7. The Hives, Veni Vidi Vicious(Burning Heart/Epitaph): Part two of 2002's White-Shoes-and-Leather-Belt Invasion. These Swedes have been around almost 10 years, so they're not above dorking it up on MTV to get attention. Simply put, this album kicks ass harder and faster than any under-30-minute album since the Ramones left home.
8. Elvis Costello, When I Was Cruel(Island/Def Jam): There may be too much available Costello music with annotated liner notes by the man himself for him to ever be the exhilarating mystery he was when he started out, but this album goes considerable distance in erasing the bad memory of such stilted Elvis experimental pop albums as All This Useless Beauty, Spike and Mighty Like a Rose.
9. Tom Petty and the Heartbreakers, The Last DJ(Warner Bros.): Many have complained that Petty's too old and too rich to be complaining about bad radio, VIP sections at arena shows, high ticket prices, rampant hit parade whoredom and evil record execs, but somebody's got to do it. And it sure as shit ain't gonna be Shakira! We may not need another concept album about the bad ol' music business, but this album is neither as convoluted as Radio KAOS or as insular as Lola vs.
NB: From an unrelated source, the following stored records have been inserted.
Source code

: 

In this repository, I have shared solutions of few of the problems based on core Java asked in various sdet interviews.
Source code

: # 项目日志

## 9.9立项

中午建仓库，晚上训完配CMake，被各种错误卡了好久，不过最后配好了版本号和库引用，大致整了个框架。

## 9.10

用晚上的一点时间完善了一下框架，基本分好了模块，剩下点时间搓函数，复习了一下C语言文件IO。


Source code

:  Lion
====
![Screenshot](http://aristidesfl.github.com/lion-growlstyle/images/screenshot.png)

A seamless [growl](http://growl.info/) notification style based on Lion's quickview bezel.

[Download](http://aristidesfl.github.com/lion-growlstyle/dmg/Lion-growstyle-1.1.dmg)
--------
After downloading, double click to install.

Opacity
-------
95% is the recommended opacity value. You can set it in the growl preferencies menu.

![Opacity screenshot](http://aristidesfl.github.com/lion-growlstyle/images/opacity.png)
Powerman and the Money-Go-Round.That radio stations took "The Last DJ" off playlists isn't as startling as learning that there were actually playlists that had 55-year-old Petty on them!
This was a year of innovative and dirty music. Lo-fi bands with few members making loads of noise, as well as little masterpieces from groups that continue to prove themselves in new and beautiful ways. It was also a year of insipid pap. But rather than spilling bile on the page and risking getting some on your pretty little hands, I will just speak to the good.